Entries taken from a collection

++++++++++++++++++++

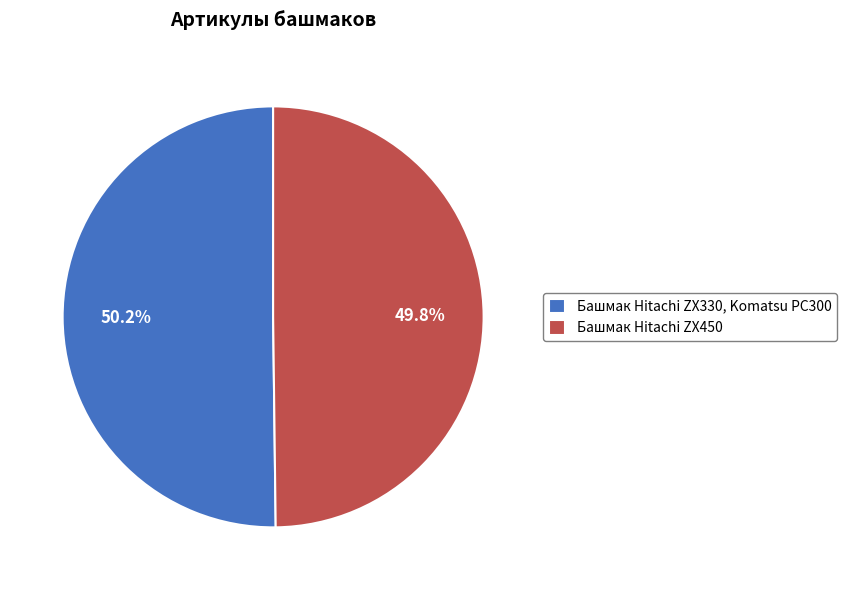

True or false: Башмак Hitachi ZX330, Komatsu PC300 accounts for 37% of the total.

False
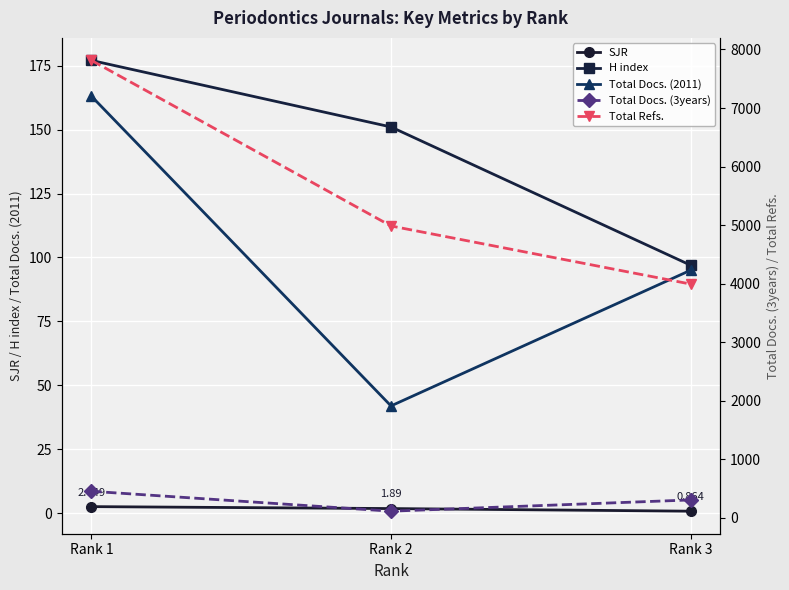

Which series has the largest total across all categories?

Total Refs.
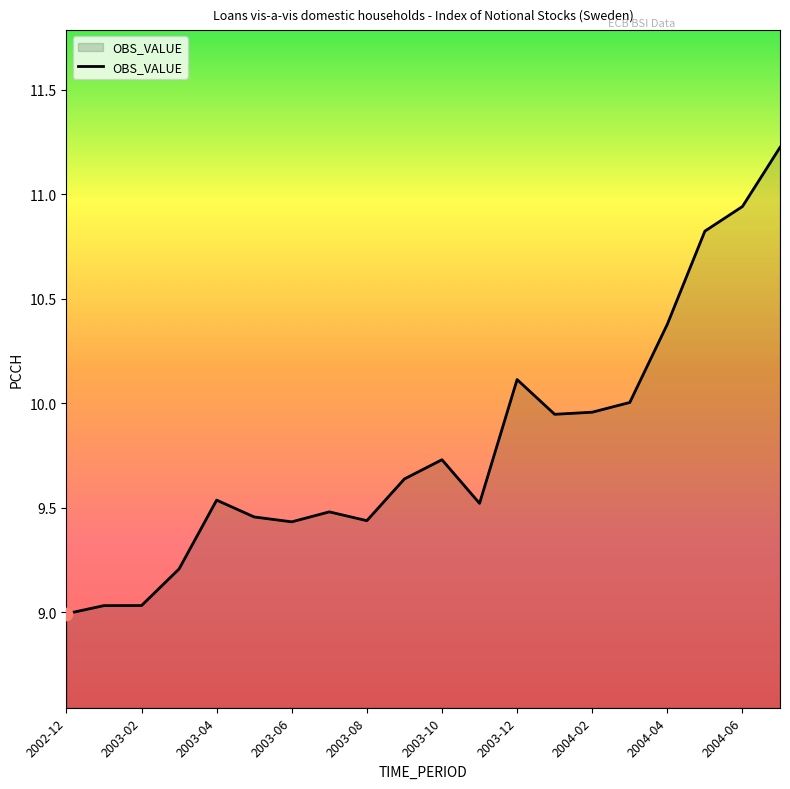

What is the difference between the maximum and minimum values?

2.2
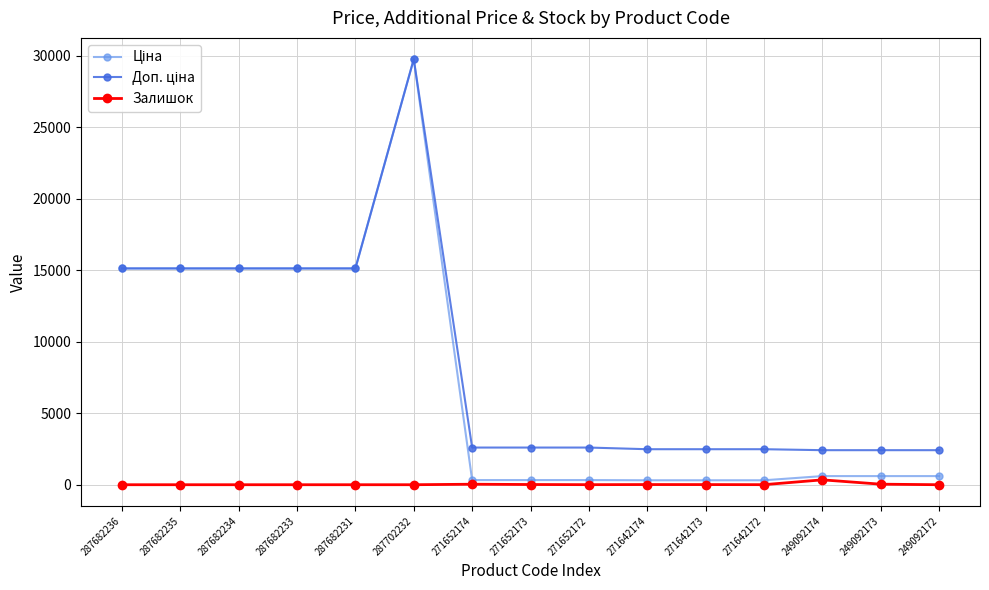

At which category is the sum across all series the highest?

287702232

++++++++++++++++++++

WORK TO BE COMPLETED -
Please write out the lines above again with "difference" swapped for "gap" and everything else unchanged. Leave the pictures out of your answer.

RESPONSE TO THIS TASK -
True or false: Башмак Hitachi ZX330, Komatsu PC300 accounts for 37% of the total.

False

Which series has the largest total across all categories?

Total Refs.

What is the gap between the maximum and minimum values?

2.2

At which category is the sum across all series the highest?

287702232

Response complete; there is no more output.